Many, before Tiglari, with the same noble dream of tyrannicide, had attempted to cross the fen and scale the scarps. But none had returned; and the fate of such as had won to the palace of Maâl Dweb was a much-disputed problem. But Tiglari, the skilled jungle hunter, was undeterred by the hideous dubieties before him.
That escalade would have been an improbable feat by the full light of the three suns of Xiccarph. With eyes keen as those of some night-flying pterodactyl, Tiglari hurled his weighted coil about narrow coigns and salients. He climbed with simian ease from foothold to foothold; and at length he gained a little buttress beneath the last cliff. From this vantage it was easy to fling his rope around a crooked tree that leaned gulfward with scimitar-like foliage from the gardens.
Evading the sharp, semi-metallic leaves that slashed downward as the tree bent limberly with his weight, he stood, stooping warily, on the fearsome and fabled mesa. Here, it was said, with no human aid, the half-demoniac sorcerer had carved a mountain’s pinnacles into walls, domes and turrets, and had leveled the rest of the mountain to a flat space about them. This space he had covered with loamy soil, produced by magic; and therein he had planted curious baneful trees from outlying worlds, together with flowers that might have been those of some exuberant hell.
Little enough was known of these gardens; but the flora that grew upon the northern, southern and western sides of the palace was beli
eved to be less deadly than that which faced the dawning of the three suns. Much of this latter vegetation, according to myth, had been trained and topiarized in the form of a labyrinth, balefully ingenious, that concealed atrocious traps and unknown dooms. Mindful of this labyrinth, Tiglari had approached the palace on the side toward the sunset.
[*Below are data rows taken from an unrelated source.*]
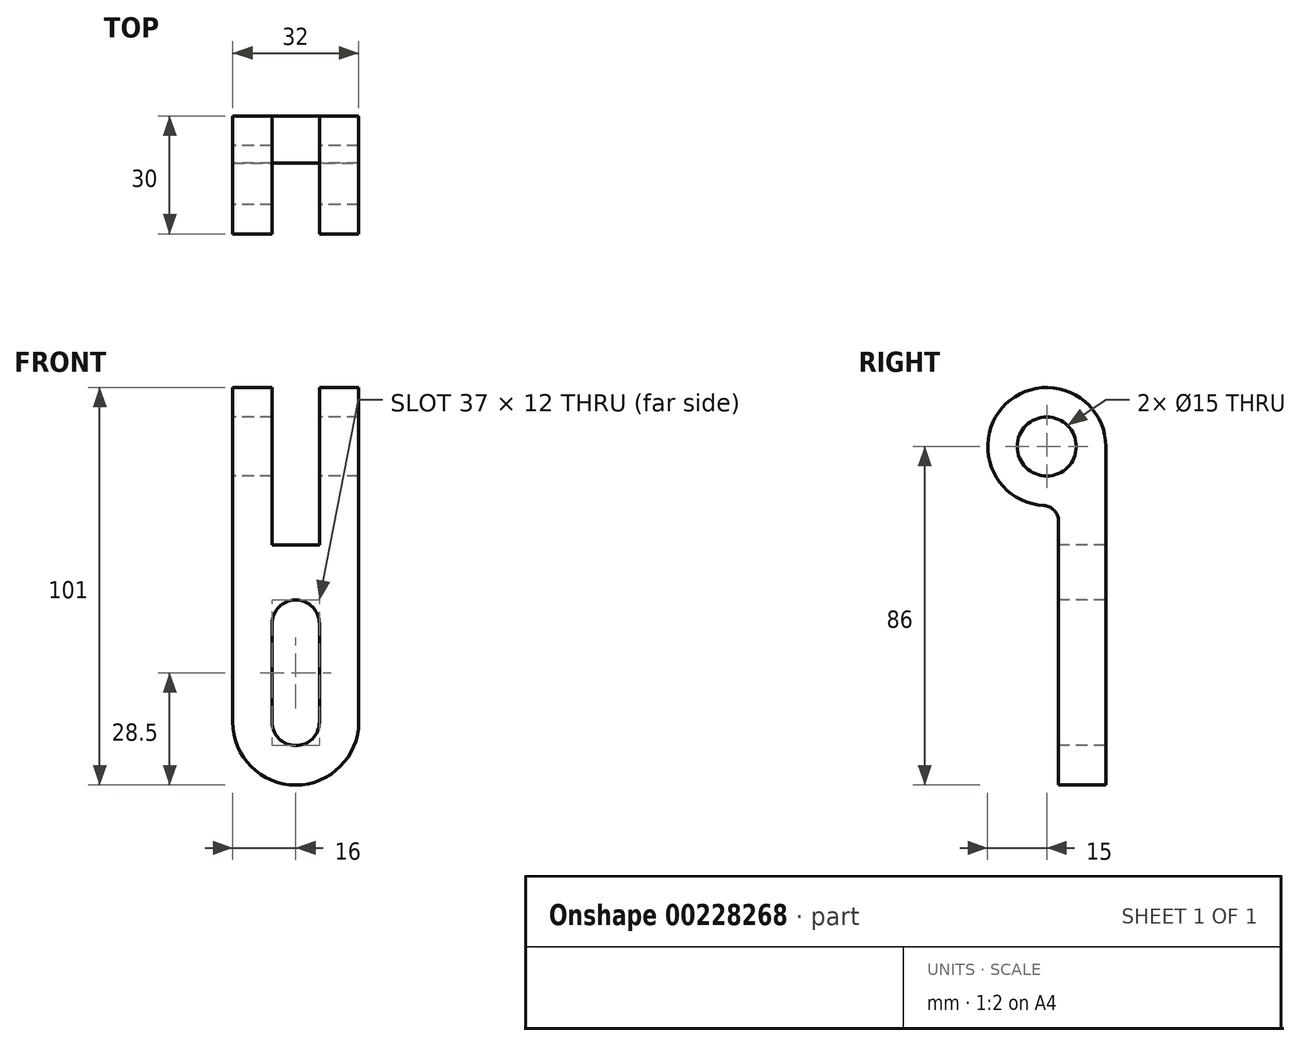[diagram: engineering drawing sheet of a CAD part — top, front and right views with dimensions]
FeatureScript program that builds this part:
annotation { "Feature Type Name" : "Feature", "Feature Type Description" : "" }
export const myFeature = defineFeature(function(context is Context, id is Id, definition is map)
    precondition{}
    {
        {
            var Q0;
            Q0=qCreatedBy(makeId("Right.planeOp"),FACE);
            var sketch = newSketch(context, id + "F0", { "sketchPlane" : qUnion([Q0])});
            skCircle(sketch, "E0", {"center": v(0, 0) * mm, "radius": 7.5 * mm});
            skArc(sketch, "E1", {"start": v(15, 0) * mm, "mid": v(-10.32, 10.88) * mm, "end": v(-0.79, -14.98) * mm});
            skLineSegment(sketch, "E2", {"start": v(15, 0) * mm, "end": v(15, -86) * mm});
            skLineSegment(sketch, "E3", {"start": v(15, -86) * mm, "end": v(3, -86) * mm});
            skLineSegment(sketch, "E4", {"start": v(3, -86) * mm, "end": v(3, -18.97) * mm});
            skPoint(sketch, "E5.visualSharp", {"position": v(3, -14.7) * mm});
            skArc(sketch, "E5.filletArc", {"start": v(3, -18.97) * mm, "mid": v(1.9, -16.22) * mm, "end": v(-0.79, -14.98) * mm});
            skSolve(sketch);
        }
        {
            var Q0;
            Q0 = qSketchRegion(id + "F0", true);
            extrude(context, id + "F1", {"entities" : qUnion([Q0]), "depth" : 32 * mm});
        }
        {
            var Q0;
            Q0=qCreatedBy(makeId("Front.planeOp"),FACE);
            var sketch = newSketch(context, id + "F2", { "sketchPlane" : qUnion([Q0])});
            skLineSegment(sketch, "E6", {"start": v(0, 15) * mm, "end": v(32, 15) * mm, "construction": true});
            skLineSegment(sketch, "E7.0", {"start": v(32, 15) * mm, "end": v(32, -14.98) * mm, "construction": true});
            skLineSegment(sketch, "E8.0", {"start": v(0, 15) * mm, "end": v(0, -14.98) * mm, "construction": true});
            skPoint(sketch, "E9.0", {"position": v(0, -16.22) * mm});
            skPoint(sketch, "E10.0", {"position": v(32, -16.22) * mm});
            skLineSegment(sketch, "E11.0", {"start": v(32, -86) * mm, "end": v(32, -18.97) * mm, "construction": true});
            skLineSegment(sketch, "E12.0", {"start": v(0, -86) * mm, "end": v(0, -18.97) * mm, "construction": true});
            skPoint(sketch, "E13.0", {"position": v(16, -86) * mm});
            skLineSegment(sketch, "E14.0", {"start": v(32, -86) * mm, "end": v(0, -86) * mm, "construction": true});
            skLineSegment(sketch, "E15", {"start": v(10, 15) * mm, "end": v(10, -25) * mm});
            skLineSegment(sketch, "E16", {"start": v(10, -25) * mm, "end": v(22, -25) * mm});
            skLineSegment(sketch, "E17", {"start": v(22, -25) * mm, "end": v(22, 15) * mm});
            skLineSegment(sketch, "E18", {"start": v(22, 15) * mm, "end": v(10, 15) * mm});
            skSolve(sketch);
        }
        {
            var Q0;
            Q0 = qSketchRegion(id + "F2", true);
            extrude(context, id + "F3", {"entities" : qUnion([Q0]), "operationType" : NewBodyOperationType.REMOVE, "endBound" : BoundingType.SYMMETRIC, "oppositeDirection" : true, "depth" : 47.1 * mm});
        }
        {
            var Q0;
            Q0=qCreatedBy(makeId("Front.planeOp"),FACE);
            var sketch = newSketch(context, id + "F4", { "sketchPlane" : qUnion([Q0])});
            skLineSegment(sketch, "E19.0.0", {"start": v(22, -25) * mm, "end": v(22, 0) * mm, "construction": true});
            skLineSegment(sketch, "E19.0.1", {"start": v(22, 0) * mm, "end": v(32, 0) * mm, "construction": true});
            skLineSegment(sketch, "E19.0.2", {"start": v(32, 0) * mm, "end": v(32, -59.73) * mm, "construction": true});
            skLineSegment(sketch, "E19.0.3", {"start": v(32, -86) * mm, "end": v(0, -86) * mm, "construction": true});
            skLineSegment(sketch, "E19.0.5", {"start": v(0, 0) * mm, "end": v(10, 0) * mm, "construction": true});
            skLineSegment(sketch, "E19.0.6", {"start": v(10, 0) * mm, "end": v(10, -25) * mm, "construction": true});
            skLineSegment(sketch, "E19.0.7", {"start": v(10, -25) * mm, "end": v(22, -25) * mm, "construction": true});
            skLineSegment(sketch, "E20", {"start": v(22, 15) * mm, "end": v(32, 15) * mm, "construction": true});
            skLineSegment(sketch, "E21", {"start": v(0, 15) * mm, "end": v(10, 15) * mm, "construction": true});
            skArc(sketch, "E22", {"start": v(0, -70) * mm, "mid": v(16, -86) * mm, "end": v(32, -70) * mm});
            skPoint(sketch, "E22.centerSnap0", {"position": v(16, -25) * mm});
            skLineSegment(sketch, "E23", {"start": v(32, -70) * mm, "end": v(32, -86) * mm});
            skLineSegment(sketch, "E24", {"start": v(0, -86) * mm, "end": v(0, -70) * mm});
            skLineSegment(sketch, "E25.trimOffspring", {"start": v(0, -55.89) * mm, "end": v(0, 0) * mm, "construction": true});
            skLineSegment(sketch, "E26", {"start": v(32, -86) * mm, "end": v(0, -86) * mm});
            skArc(sketch, "E27", {"start": v(22, -45) * mm, "mid": v(16, -39) * mm, "end": v(10, -45) * mm});
            skArc(sketch, "E28", {"start": v(10, -70) * mm, "mid": v(16, -76) * mm, "end": v(22, -70) * mm});
            skLineSegment(sketch, "E29", {"start": v(22, -45) * mm, "end": v(22, -70) * mm});
            skLineSegment(sketch, "E30", {"start": v(10, -45) * mm, "end": v(10, -70) * mm});
            skSolve(sketch);
        }
        {
            var Q0;
            {var subQ0=sQuery(id+"F4.wireOp",EDGE,"E24");Q0=makeQuery(id+"F4.imprint","IMPRINT",FACE,{"disambiguationData":[TD([[makeQuery(id+"F4.imprint","IMPRINT",EDGE,{"derivedFrom":subQ0}),-1.0]])]});}
            var Q1;
            Q1=makeQuery(id+"F4.imprint","IMPRINT",FACE,{"disambiguationData":[TD([[makeQuery(id+"F4.imprint","IMPRINT",EDGE,{"derivedFrom":sQuery(id+"F4.wireOp",EDGE,"E27")}),1.0]])]});
            var Q2;
            Q2=makeQuery(id+"F1.opExtrude","SWEPT_FACE",FACE,{"disambiguationData":[OSD([sQuery(id+"F0.wireOp",EDGE,"E2")])]});
            var Q3;
            {var subQ0=sQuery(id+"F4.wireOp",EDGE,"E23");Q3=makeQuery(id+"F4.imprint","IMPRINT",FACE,{"disambiguationData":[TD([[makeQuery(id+"F4.imprint","IMPRINT",EDGE,{"derivedFrom":subQ0}),-1.0]])]});}
            extrude(context, id + "F5", {"entities" : qUnion([Q0, Q1, Q2, Q3]), "operationType" : NewBodyOperationType.REMOVE, "endBound" : BoundingType.THROUGH_ALL, "oppositeDirection" : true, "depth" : 25 * mm});
        }
    });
Breathless from his climb, he crouched in the garden shadows. About him heavy-hooded blossoms leaned in venomous languor, or fawned with open mouths that exhaled a narcotic perfume or diffused a pollen of madness. Anomalous, multiform, with silhouettes that curdled the blood or touched the mind with nightmare, the trees of Maâl Dweb appeared to gather and conspire against him. Some arose with the sinuous towering of plumed pythons, of aigretted dragons. Others crouched with radiating limbs like the hairy members of giant spiders. They seemed to close in upon Tiglari. They waved their frightful darts of thorn, their scythe-like leaves. They blotted the four moons with webs of arabesque menace.
With endless caution the hunter made his way forward, seeking a rift in the monstrous hedge. His faculties, ever alert, were quickened still more by fear and hatred. The fear was not for himself but for the girl Athlé, his beloved and the fairest of his tribe, who had gone up alone that evening by the causey of corundum and the porphyry stairs, at the summons of Maâl Dweb. His hatred was that of an outraged lover for the all-powerful, all-dreaded tyrant whom no man had ever seen, and from whose abode no woman ever came back; who spoke with an iron voice audible in far cities or outmost jungles; who punished the disobedient with a doom of falling fire swifter than the thunderstone.
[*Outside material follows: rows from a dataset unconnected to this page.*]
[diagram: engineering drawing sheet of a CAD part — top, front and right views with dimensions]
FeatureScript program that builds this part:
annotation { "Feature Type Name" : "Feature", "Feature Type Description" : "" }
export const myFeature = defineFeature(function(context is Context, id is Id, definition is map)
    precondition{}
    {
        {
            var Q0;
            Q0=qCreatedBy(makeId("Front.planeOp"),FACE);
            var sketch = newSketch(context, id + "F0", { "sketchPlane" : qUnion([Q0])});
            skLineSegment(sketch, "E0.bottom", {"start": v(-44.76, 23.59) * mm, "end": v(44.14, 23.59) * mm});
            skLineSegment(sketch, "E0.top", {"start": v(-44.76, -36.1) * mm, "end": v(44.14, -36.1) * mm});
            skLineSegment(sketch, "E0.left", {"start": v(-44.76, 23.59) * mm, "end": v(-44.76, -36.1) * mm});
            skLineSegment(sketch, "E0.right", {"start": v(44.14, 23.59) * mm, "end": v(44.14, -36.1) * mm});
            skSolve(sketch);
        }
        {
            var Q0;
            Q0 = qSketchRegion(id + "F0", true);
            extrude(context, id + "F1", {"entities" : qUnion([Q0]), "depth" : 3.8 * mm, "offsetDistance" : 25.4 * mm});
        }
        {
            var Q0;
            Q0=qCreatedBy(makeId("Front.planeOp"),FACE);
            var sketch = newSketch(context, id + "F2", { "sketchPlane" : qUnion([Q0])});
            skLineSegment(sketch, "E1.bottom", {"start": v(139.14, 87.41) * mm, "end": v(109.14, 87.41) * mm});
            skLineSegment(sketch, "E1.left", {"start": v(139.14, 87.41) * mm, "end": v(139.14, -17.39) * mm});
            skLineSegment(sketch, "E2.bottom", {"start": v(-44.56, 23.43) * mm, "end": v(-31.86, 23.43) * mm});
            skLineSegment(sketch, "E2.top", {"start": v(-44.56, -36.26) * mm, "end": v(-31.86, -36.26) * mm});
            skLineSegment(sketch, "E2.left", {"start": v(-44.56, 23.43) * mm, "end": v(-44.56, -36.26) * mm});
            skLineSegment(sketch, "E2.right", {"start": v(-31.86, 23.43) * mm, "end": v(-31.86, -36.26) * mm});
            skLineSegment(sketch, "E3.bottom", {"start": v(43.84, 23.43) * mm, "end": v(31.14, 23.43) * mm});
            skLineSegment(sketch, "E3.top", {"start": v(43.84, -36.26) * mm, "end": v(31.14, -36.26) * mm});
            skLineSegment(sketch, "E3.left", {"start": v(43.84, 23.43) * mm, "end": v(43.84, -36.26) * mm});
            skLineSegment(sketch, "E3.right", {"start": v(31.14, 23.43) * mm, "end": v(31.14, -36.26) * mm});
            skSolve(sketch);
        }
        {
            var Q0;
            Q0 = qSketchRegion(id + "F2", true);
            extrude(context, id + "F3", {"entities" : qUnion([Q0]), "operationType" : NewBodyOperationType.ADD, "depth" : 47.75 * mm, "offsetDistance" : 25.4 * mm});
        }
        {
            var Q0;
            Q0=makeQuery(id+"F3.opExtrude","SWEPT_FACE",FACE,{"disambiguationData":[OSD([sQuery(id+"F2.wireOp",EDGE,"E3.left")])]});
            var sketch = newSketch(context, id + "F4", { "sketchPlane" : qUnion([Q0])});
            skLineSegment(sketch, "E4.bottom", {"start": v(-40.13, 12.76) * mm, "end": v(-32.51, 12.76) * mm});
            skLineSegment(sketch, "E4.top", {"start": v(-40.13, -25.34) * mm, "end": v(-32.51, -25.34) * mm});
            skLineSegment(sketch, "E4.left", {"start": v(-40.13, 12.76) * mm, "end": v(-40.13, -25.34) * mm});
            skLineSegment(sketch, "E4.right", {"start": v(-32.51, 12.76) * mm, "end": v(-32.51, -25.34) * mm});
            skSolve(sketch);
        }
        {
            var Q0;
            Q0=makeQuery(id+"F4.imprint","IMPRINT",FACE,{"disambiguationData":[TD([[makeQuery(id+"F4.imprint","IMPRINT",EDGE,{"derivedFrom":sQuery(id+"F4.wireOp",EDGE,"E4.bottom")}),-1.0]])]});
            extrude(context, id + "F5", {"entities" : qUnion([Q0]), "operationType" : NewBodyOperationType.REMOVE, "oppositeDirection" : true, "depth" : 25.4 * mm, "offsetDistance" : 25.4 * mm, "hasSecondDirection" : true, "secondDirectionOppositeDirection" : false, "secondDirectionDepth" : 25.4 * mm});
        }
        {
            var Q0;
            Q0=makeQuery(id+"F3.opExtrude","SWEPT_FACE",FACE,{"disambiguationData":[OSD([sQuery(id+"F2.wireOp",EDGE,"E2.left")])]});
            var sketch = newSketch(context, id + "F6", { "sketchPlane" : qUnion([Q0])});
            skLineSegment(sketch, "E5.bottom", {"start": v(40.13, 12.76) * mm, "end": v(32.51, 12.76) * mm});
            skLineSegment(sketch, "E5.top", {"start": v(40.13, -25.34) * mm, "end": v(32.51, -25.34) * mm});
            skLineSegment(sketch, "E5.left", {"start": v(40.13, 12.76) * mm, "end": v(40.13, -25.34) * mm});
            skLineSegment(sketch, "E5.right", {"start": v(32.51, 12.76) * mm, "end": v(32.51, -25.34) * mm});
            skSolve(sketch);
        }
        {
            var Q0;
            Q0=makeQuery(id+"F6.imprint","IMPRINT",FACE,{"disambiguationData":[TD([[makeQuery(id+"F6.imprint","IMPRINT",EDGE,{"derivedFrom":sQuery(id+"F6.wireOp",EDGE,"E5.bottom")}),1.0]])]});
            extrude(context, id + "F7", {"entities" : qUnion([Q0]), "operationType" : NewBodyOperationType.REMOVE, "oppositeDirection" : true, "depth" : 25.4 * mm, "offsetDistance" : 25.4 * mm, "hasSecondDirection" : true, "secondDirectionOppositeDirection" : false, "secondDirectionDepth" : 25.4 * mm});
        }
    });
Maâl Dweb had taken ever the fairest from among the maidens of the planet Xiccarph; and no mansion of the walled towns, or outland cave, was exempt from his scrutiny. He had chosen no less than fifty girls during the period of his tyranny; and these, forsaking their lovers and kinsfolk voluntarily, lest the wrath of Maâl Dweb should descend upon them, had gone one by one to the mountain citadel and were lost behind its cryptic walls. There, as the odalisques of the ageing sorcerer, they were supposed to dwell in halls that multiplied their beauty with a thousand mirrors; and were said to have for servants women of brass and men of iron.